- Check your understanding -
1) Using the text on innovation culture, answer these questions.
(a) Which of the three elements covers how success is measured?
(b) Which company does the text call the poster child of a dysfunctional culture?
(c) How does the text define norms?
2) Continue the text on innovation culture, starting after its final sentence.

- Reading text -

--- --- ---

Growth leaders like 3M, Diageo, Salesforce.com, Celgene, and LEGO see opportunities sooner, bring more and better initiatives successfully to market, and improve innovation productivity by orchestrating the three entwined elements of innovation ability:
• Culture. An organisation’s shared values and beliefs, defining appropriate and inappropriate behaviours. It is often summed up simply as “the way we do things around here.”
• Capabilities. The combination of skills, technology, and knowledge that allows the firm to execute specific activities and innovation processes.
• Configuration. The structure of the organisation, including how resources are allocated, who bears responsibility for achieving targets, and how success is measured.
Efforts to build new innovation capabilities or improve the firm’s configuration will succeed when they are supported by the appropriate cultural attributes. Conversely, a dysfunctional culture is hard to surmount. The poster child is Sony, who missed both the iPod and the smartphone revolution. As Howard Stringer, the current CEO of Sony, who was brought in as an outsider and charged with changing the company’s culture, wryly noted, “Love affairs with status quo continue even after the quo has lost its status.”
A culture has many levels and facets. At the deepest level are the traits or values that express enduring preferences or aspirations. The more accessible expression of these values are norms, which are shared beliefs about appropriate or expected behaviour. The most obvious outcroppings of a culture are the behaviours that top managers and employees exhibit.

--- --- ---

- Collected material -
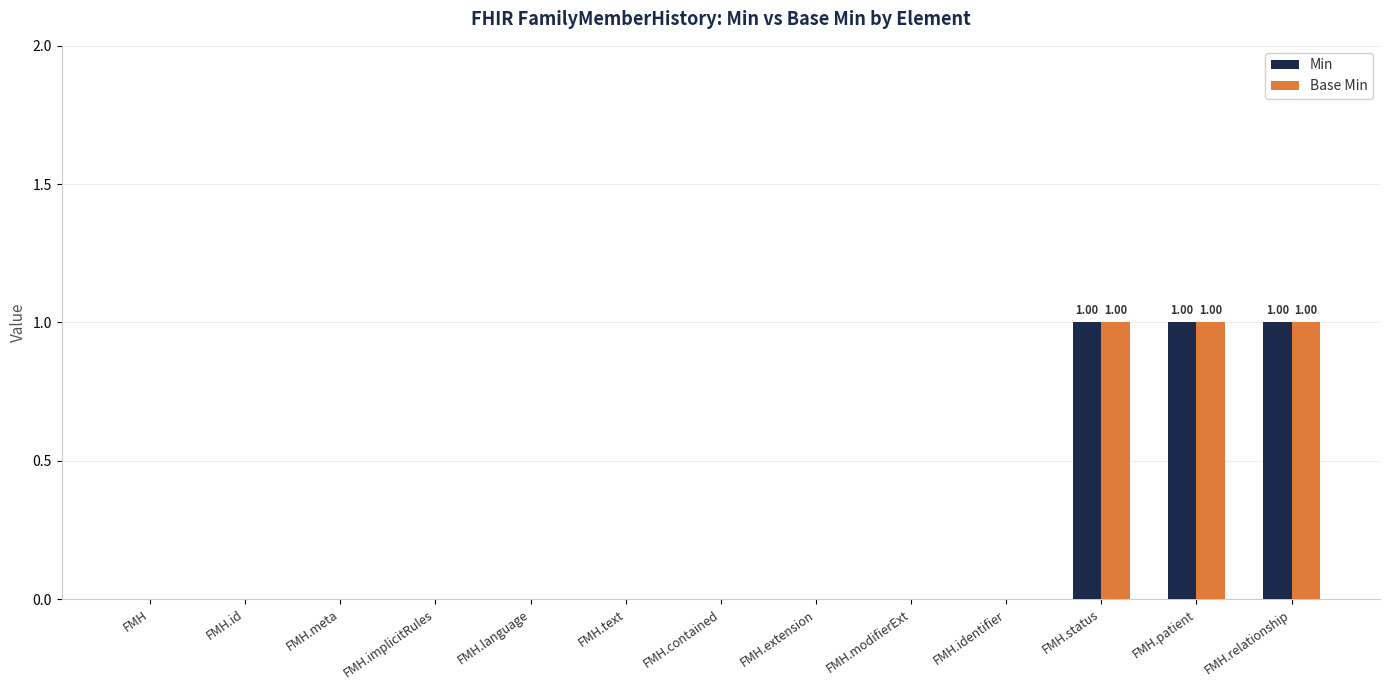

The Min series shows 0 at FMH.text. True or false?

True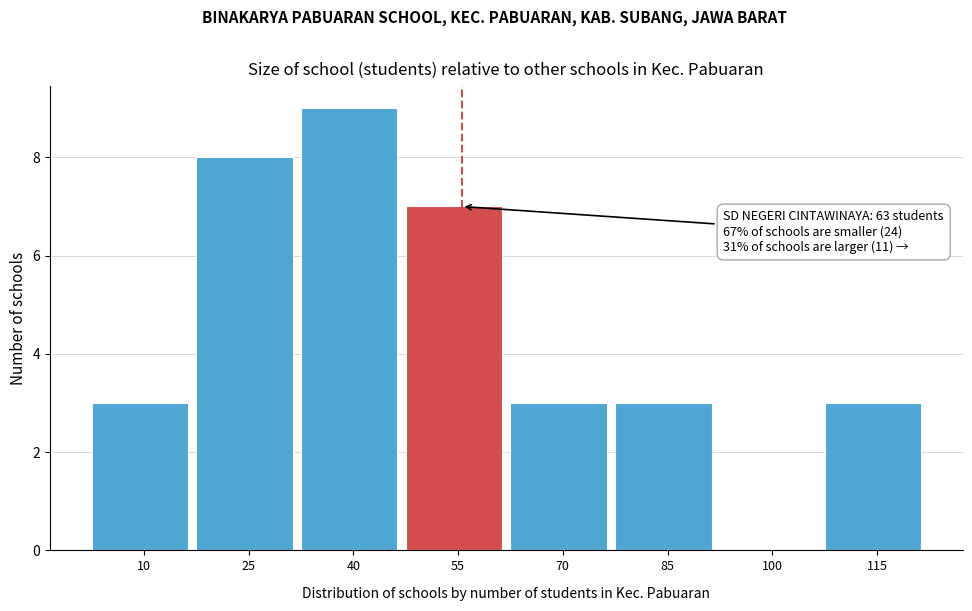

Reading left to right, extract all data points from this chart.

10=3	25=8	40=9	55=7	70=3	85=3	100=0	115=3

--- --- ---

- Answers for the tasks -
1)
(a) Configuration.
(b) Sony.
(c) As shared beliefs about appropriate or expected behaviour.

2)
Values and Norms of Innovation Cultures
There are no innovative organisations with shallow or forgettable cultures; there is no end of slogans extolling the special traits of innovative organizations. Innovation gurus urge firms to “share to gain,” “always look for a win-win,” “fail fast,” and “learn from failures.” Each has merit. But all reflect an all-too-common faith in “best practices.” Innovation leaders don’t follow best practices; instead they create new practices.
One of the key cultural commonalities among innovative organisations is the belief that more can be learned from the careful dissection of failures than from successes; a failure presents an opportunity to uncover and eliminate the mistake and build something better. Three other highly interrelated cultural traits seem to distinguish innovative firms.
First, these firms are willing to cannibalise their own successful products. This requires an outside-in perspective that recognises that customers will migrate to a better solution when it emerges, regardless of who provides it.
Second, there is a different attitude toward risk. These firms are willing to embrace the very high risk of innovation failure to escape the even higher risk of competitive defeat if they stand still. The likelihood of failure for any innovation initiative, especially beyond the firm’s current capabilities, is dauntingly high, so there is a great temptation to keep investing in the core business because the risk-adjusted returns seem so appealing.
The third key trait is a focus on the future. Innovative cultures downplay past and present successes, choosing to devote their energy to pursuing the next success. For instance, part of Toyota’s culture is conducting a post-mortem on successful projects to uncover opportunities for future improvement.
Leadership and Culture
The fingerprints of the leaders are imprinted on every aspect of a culture. The tone is set by the top person but is magnified by the rest of the C-Suite. Leaders populate the organisation with people who respect the leader’s values and exhibit patterns of behaviour the leaders are comfortable with. Leaders who value innovation encourage people to take risks in pursuit of new ideas and opportunities. This gives everyone the courage to take risks because they are confident that the rest of the organisation will stand behind them.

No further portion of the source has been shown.